La lutte des Wet’suwet’en et des Haudenosaunee est la même. Alors que les Wet’suwet’en sont confrontés aux empiètements d’une société pétrolière et gazière et que les Haudenosaunee sont confrontés aux empiètements d’une société immobilière, tous deux luttent pour défendre un territoire non cédé contre l’empiètement du capital soutenu par l’État, les tribunaux et la police. Le capitalisme ne peut tolérer les droits et les titres autochtones parce qu’ils font obstacle aux profits.

Les Wet’suwet’en et les Haudenosaunee ont démontré dans la pratique que la victoire s’obtient par la lutte combative. Après une année de lutte intense contre Foxgate Developments, 1492 Land Back Lane a remporté la victoire et a stoppé le développement immobilier sur ses terres. La lutte des Wet’suwet’en a inspiré l’un des mouvements de contestation les plus importants et les plus significatifs de l’histoire récente du pays, qui a coûté des centaines de millions de dollars aux capitalistes et a suscité une prise de conscience considérable. En conséquence, la sensibilisation à la lutte des Autochtones n’a jamais été aussi forte, tout comme le potentiel de solidarité.

L’État canadien et son appareil de sécurité s’inquiètent de la lutte des Wet’suwet’en depuis des années.
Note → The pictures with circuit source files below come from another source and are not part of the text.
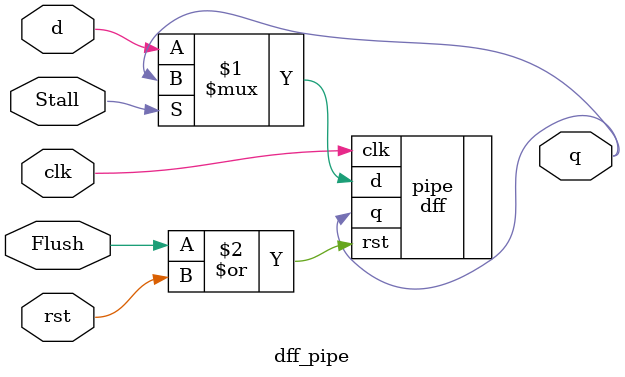
<source format=v>
/********************************************************************************************************
/		MODULE: dff_pipe
/		PURPOSE: dff for pipeline stages
/
/		INPUTS: clk - Clock
/				rst - Reset
/				Flush - Clear the register ??Asynchrnous??
/				Stall - Keep values
/				d - Value to store
/
/		OUTPUTS: q - Value stored
********************************************************************************************************/
module dff_pipe(clk, rst, Flush, Stall, d, q);

input clk;
input rst;
input Flush;
input Stall;
input d;

output q;

dff pipe(.q(q), .d(Stall ? q : d), .clk(clk), .rst(Flush | rst));   //TODO: Check this logic out, d

endmodule
</source>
L’État craint que celle-ci ne devienne le point de convergence de la lutte des Autochtones pour leurs droits et leurs titres dans tout le pays. Les défenseurs du capital s’inquiètent d’une « convergence » de la lutte autochtone.
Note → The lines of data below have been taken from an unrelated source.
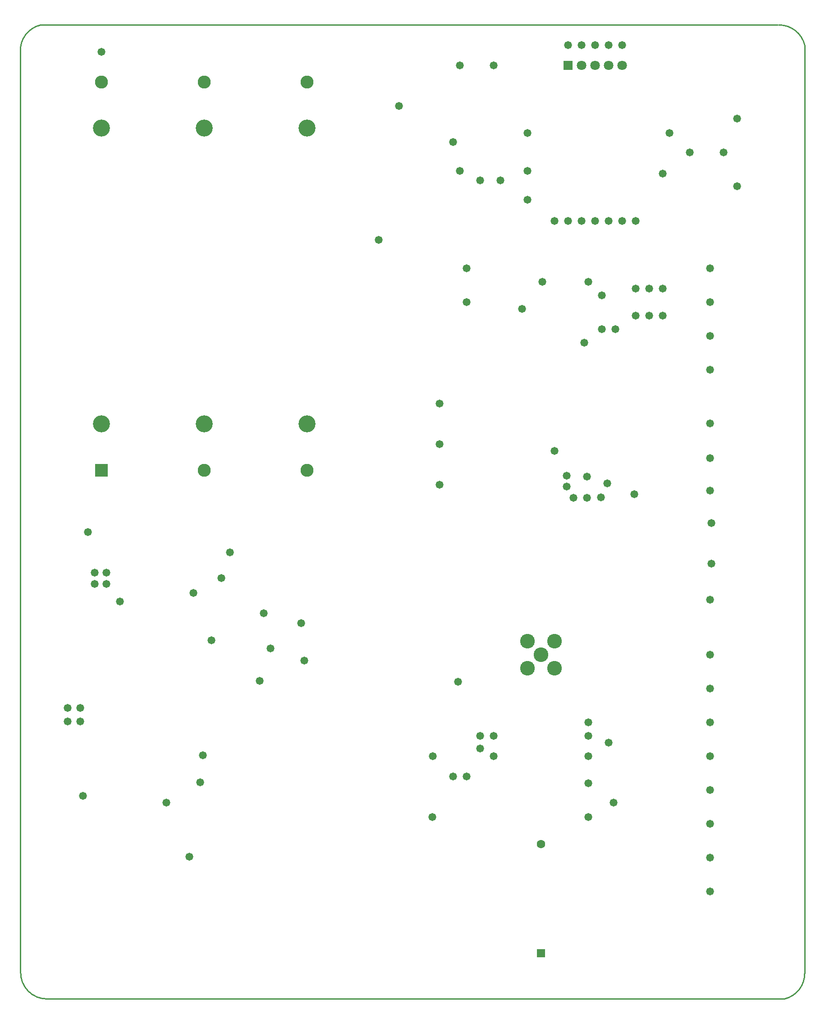
<source format=gbs>
G04*
G04 #@! TF.GenerationSoftware,Altium Limited,Altium Designer,22.6.1 (34)*
G04*
G04 Layer_Color=16711935*
%FSLAX25Y25*%
%MOIN*%
G70*
G04*
G04 #@! TF.SameCoordinates,0C23EDBF-805D-421A-8D3F-8ECBED75DDC4*
G04*
G04*
G04 #@! TF.FilePolarity,Negative*
G04*
G01*
G75*
%ADD14C,0.01000*%
%ADD70C,0.06299*%
%ADD71R,0.06299X0.06299*%
%ADD72C,0.10800*%
%ADD73C,0.07099*%
%ADD74R,0.07099X0.07099*%
%ADD75C,0.12598*%
%ADD76C,0.09646*%
%ADD77R,0.09646X0.09646*%
%ADD78C,0.05800*%
D14*
X580000Y705000D02*
G03*
X560826Y720000I-18924J-4435D01*
G01*
X227Y19994D02*
G03*
X20000Y0I19429J-560D01*
G01*
X15000Y720000D02*
G03*
X28Y700002I4435J-18924D01*
G01*
X565000Y0D02*
G03*
X580000Y19174I-4435J18924D01*
G01*
X580000Y705000D02*
X580000Y18924D01*
X35000Y720000D02*
X560000Y720000D01*
X15000Y720000D02*
X35000D01*
X-0Y700000D02*
X0Y20000D01*
X20000Y-0D02*
X565000Y-0D01*
D70*
X385000Y114488D02*
D03*
D71*
Y33779D02*
D03*
D72*
Y254488D02*
D03*
X375000Y264488D02*
D03*
X395000D02*
D03*
Y244488D02*
D03*
X375000D02*
D03*
D73*
X425000Y690000D02*
D03*
X415000D02*
D03*
X435000D02*
D03*
X445000D02*
D03*
D74*
X405000D02*
D03*
D75*
X135984Y643937D02*
D03*
Y425000D02*
D03*
X211968D02*
D03*
Y643937D02*
D03*
X60000D02*
D03*
Y425000D02*
D03*
D76*
X135984Y677972D02*
D03*
Y390965D02*
D03*
X211968Y677972D02*
D03*
Y390965D02*
D03*
X60000Y677972D02*
D03*
D77*
Y390965D02*
D03*
D78*
X375000Y640000D02*
D03*
X480000D02*
D03*
X370879Y510000D02*
D03*
X430000Y495000D02*
D03*
X495000Y625846D02*
D03*
X438642Y145000D02*
D03*
X310000Y440000D02*
D03*
Y410000D02*
D03*
Y380000D02*
D03*
X475000Y525000D02*
D03*
X465000D02*
D03*
X455000D02*
D03*
X465000Y505000D02*
D03*
X455000D02*
D03*
X440000Y495000D02*
D03*
X385866Y530000D02*
D03*
X420000D02*
D03*
X395000Y405000D02*
D03*
X475000Y505000D02*
D03*
X430000Y520000D02*
D03*
X510000Y295000D02*
D03*
X454095Y373071D02*
D03*
X419016Y385984D02*
D03*
X409094Y370492D02*
D03*
X434016Y380984D02*
D03*
X404016Y378898D02*
D03*
Y386684D02*
D03*
X429171Y370706D02*
D03*
X419016Y370492D02*
D03*
X510906Y321929D02*
D03*
X510079Y399787D02*
D03*
X510000Y375644D02*
D03*
X510906Y351929D02*
D03*
X510000Y425317D02*
D03*
X425000Y575061D02*
D03*
X435000Y575000D02*
D03*
X455000Y575061D02*
D03*
X415000D02*
D03*
X395000Y575000D02*
D03*
X405000Y575061D02*
D03*
X445000D02*
D03*
X323780Y234488D02*
D03*
X340000Y194488D02*
D03*
Y185000D02*
D03*
X350000Y194488D02*
D03*
Y179488D02*
D03*
X420000Y194488D02*
D03*
Y204488D02*
D03*
X304665Y134488D02*
D03*
X330000Y164488D02*
D03*
X320000D02*
D03*
X305000Y179488D02*
D03*
X420000D02*
D03*
Y159488D02*
D03*
X435000Y189488D02*
D03*
X420000Y134488D02*
D03*
X510000Y254488D02*
D03*
Y79488D02*
D03*
Y104488D02*
D03*
Y129488D02*
D03*
Y154488D02*
D03*
Y179488D02*
D03*
Y204488D02*
D03*
Y229488D02*
D03*
X355000Y605079D02*
D03*
X340000D02*
D03*
X475000Y610000D02*
D03*
X530000Y600768D02*
D03*
Y650768D02*
D03*
X330000Y515000D02*
D03*
Y540000D02*
D03*
X375000Y590866D02*
D03*
Y612165D02*
D03*
X265000Y561142D02*
D03*
X520000Y625846D02*
D03*
X60000Y700000D02*
D03*
X416842Y485000D02*
D03*
X510000Y465000D02*
D03*
Y490000D02*
D03*
Y515000D02*
D03*
Y540000D02*
D03*
X325000Y690000D02*
D03*
X207596Y277756D02*
D03*
X280000Y660000D02*
D03*
X350000Y690000D02*
D03*
X415000Y705000D02*
D03*
X405000D02*
D03*
X445000D02*
D03*
X435000D02*
D03*
X425000D02*
D03*
X210000Y250000D02*
D03*
X325000Y612165D02*
D03*
X320000Y633465D02*
D03*
X176809Y235000D02*
D03*
X185000Y259038D02*
D03*
X180000Y285039D02*
D03*
X135000Y180000D02*
D03*
X63795Y306713D02*
D03*
X55000D02*
D03*
X63795Y315000D02*
D03*
X44301Y215000D02*
D03*
X35000D02*
D03*
X44301Y205000D02*
D03*
X125000Y105000D02*
D03*
X141260Y265000D02*
D03*
X107992Y145000D02*
D03*
X133087Y160000D02*
D03*
X46457Y150000D02*
D03*
X35000Y205000D02*
D03*
X148740Y311142D02*
D03*
X155000Y330000D02*
D03*
X127913Y300000D02*
D03*
X73543Y293858D02*
D03*
X55000Y315000D02*
D03*
X50000Y345000D02*
D03*
M02*

</source>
Une lutte unie pour les droits et les titres autochtones pourrait être l’étincelle déclenchant une lutte généralisée au Canada, comme on l’a vu aux États-Unis l’année dernière avec le mouvement Black Lives Matter après la mort de George Floyd. La solidarité entre les peuples Wet’suwet’en et Haudenosaunee dans leur lutte commune nous montre la voie à suivre. La convergence et l’unité de ces différentes luttes est précisément ce qui est nécessaire pour vaincre le capital et mettre fin à l’oppression des peuples autochtones.
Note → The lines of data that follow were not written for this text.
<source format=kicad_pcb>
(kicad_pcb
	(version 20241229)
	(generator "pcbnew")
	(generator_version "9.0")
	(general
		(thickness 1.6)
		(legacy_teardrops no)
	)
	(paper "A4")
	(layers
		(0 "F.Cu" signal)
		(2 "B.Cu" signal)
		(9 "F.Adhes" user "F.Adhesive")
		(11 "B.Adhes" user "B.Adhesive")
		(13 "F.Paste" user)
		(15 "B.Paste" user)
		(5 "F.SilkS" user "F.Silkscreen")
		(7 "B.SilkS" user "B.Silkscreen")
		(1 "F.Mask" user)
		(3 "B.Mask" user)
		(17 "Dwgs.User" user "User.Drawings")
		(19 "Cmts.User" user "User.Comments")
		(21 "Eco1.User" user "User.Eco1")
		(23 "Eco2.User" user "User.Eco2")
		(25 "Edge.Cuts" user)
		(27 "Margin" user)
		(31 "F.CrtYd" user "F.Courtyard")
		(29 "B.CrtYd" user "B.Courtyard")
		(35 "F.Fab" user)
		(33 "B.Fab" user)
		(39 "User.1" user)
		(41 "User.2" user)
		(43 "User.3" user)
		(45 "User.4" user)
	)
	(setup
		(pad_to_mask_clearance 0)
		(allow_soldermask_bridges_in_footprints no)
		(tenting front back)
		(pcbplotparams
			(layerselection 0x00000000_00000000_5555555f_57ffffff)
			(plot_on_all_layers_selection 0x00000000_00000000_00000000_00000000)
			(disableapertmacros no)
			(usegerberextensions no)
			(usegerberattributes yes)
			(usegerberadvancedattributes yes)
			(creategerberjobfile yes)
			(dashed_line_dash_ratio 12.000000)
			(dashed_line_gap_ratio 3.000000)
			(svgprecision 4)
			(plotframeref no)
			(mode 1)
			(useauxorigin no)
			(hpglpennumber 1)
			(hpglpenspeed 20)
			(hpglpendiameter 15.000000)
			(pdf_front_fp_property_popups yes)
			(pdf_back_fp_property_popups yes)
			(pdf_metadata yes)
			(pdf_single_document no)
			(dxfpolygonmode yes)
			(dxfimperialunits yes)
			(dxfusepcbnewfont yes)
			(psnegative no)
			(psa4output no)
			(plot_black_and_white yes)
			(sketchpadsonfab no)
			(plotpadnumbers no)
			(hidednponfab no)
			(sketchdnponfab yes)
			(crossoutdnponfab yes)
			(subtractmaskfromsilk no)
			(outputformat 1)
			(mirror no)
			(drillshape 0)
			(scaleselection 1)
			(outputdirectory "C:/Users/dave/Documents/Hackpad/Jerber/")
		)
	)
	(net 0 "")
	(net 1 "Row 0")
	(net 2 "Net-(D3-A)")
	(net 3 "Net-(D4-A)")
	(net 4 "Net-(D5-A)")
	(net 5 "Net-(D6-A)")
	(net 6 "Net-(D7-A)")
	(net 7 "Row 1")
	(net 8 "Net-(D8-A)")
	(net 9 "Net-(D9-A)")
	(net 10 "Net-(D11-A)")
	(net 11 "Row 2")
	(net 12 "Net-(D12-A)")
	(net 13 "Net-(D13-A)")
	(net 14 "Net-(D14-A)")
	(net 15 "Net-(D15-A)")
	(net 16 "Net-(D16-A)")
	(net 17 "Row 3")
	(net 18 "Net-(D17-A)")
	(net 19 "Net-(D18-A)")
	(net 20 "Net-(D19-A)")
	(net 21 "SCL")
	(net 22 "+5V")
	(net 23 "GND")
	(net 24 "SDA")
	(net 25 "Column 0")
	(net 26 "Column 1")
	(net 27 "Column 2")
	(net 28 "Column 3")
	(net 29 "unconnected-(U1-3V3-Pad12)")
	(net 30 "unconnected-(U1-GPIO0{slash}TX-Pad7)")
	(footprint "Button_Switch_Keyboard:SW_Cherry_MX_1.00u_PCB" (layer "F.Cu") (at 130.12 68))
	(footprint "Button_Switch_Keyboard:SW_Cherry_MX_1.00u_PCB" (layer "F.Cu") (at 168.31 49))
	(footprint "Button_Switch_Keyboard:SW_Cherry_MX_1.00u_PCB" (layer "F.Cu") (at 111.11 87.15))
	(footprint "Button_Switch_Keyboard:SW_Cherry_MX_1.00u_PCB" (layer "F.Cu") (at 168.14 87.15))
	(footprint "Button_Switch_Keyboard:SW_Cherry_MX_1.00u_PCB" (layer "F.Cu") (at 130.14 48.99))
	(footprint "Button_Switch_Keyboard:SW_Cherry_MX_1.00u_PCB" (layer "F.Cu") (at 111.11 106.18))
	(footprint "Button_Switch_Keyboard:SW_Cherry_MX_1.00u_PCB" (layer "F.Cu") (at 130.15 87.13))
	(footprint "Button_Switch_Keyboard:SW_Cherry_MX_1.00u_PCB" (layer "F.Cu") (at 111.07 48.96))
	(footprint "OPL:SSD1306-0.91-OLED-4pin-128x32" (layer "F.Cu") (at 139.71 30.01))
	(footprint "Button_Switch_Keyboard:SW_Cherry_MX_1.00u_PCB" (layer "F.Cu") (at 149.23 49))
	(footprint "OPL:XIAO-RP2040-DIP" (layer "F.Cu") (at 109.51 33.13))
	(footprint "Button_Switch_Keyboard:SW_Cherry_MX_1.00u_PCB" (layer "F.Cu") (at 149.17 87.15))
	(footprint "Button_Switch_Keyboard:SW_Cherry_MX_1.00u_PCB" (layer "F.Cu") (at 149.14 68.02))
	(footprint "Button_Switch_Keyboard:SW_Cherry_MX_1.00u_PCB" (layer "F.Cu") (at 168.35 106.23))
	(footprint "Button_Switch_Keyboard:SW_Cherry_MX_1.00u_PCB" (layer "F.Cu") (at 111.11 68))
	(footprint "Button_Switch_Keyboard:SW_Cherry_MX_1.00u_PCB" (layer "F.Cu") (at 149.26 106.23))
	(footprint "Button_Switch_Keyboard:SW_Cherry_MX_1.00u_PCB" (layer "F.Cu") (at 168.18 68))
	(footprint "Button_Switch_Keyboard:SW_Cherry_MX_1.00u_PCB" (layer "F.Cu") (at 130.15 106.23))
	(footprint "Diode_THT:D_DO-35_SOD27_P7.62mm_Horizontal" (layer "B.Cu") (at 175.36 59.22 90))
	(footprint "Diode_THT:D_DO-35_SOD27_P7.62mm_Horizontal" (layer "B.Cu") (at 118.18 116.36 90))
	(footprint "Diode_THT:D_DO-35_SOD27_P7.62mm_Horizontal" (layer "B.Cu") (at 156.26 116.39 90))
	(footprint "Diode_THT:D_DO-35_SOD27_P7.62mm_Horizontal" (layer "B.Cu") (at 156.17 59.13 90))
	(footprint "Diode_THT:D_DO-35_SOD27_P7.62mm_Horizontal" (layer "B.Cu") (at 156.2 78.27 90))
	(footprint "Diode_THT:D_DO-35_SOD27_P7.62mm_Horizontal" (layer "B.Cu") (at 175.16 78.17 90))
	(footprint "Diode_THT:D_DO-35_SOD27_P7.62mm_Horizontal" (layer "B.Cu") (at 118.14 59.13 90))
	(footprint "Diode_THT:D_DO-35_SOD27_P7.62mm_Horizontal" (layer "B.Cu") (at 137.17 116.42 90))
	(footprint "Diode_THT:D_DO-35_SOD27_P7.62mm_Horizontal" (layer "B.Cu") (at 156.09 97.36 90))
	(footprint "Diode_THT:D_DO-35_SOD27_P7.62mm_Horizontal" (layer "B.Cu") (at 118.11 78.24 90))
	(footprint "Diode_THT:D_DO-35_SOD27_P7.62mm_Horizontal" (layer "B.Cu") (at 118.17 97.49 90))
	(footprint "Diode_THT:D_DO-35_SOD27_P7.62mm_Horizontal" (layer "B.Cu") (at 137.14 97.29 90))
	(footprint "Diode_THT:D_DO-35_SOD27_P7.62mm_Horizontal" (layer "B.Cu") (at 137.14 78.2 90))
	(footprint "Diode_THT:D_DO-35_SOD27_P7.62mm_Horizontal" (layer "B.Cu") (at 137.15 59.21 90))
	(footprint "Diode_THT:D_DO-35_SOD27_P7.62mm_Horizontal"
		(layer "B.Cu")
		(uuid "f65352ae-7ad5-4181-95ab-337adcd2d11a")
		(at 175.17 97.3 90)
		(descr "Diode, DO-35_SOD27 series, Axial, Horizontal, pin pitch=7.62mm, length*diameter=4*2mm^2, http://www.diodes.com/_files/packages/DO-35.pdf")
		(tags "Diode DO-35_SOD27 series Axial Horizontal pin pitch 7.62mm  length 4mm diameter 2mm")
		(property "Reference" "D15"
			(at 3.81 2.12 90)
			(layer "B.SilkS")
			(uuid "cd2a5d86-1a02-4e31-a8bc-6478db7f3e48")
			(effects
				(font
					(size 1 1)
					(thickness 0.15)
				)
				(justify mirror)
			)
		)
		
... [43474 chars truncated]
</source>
La lutte autochtone a été à l’avant-garde de la lutte des classes au Canada dernièrement. Tous les exemples de lutte dont nous avons été témoins ces dernières années ont été des actions menées par des Autochtones contre une société privée empiétant sur leurs terres. Cela démontre que ce combat est intrinsèquement anticapitaliste et fait partie intégrante de la lutte des classes au Canada.

Ce sont ces mêmes capitalistes contre lesquels la classe ouvrière en général se bat. Toute intervention de la classe ouvrière et de ses organisations contre ces milieux d’affaires ne peut que renforcer la lutte contre l’exploitation et l’oppression continues des peuples autochtones. Le mouvement ouvrier doit soutenir la lutte menée par les peuples autochtones.

Les défenseurs de la terre et de l’eau Wet’suwet’en ont appelé à la présence de volontaires sur le terrain pour les aider dans la lutte sur leurs terres, et ont appelé à des manifestations de solidarité à travers le pays pour les soutenir dans leur lutte. Le mouvement syndical doit répondre à l’appel et se tenir aux côtés des Wet’suwet’en dans la solidarité et la lutte. Grâce à l’unité, nous pouvons gagner!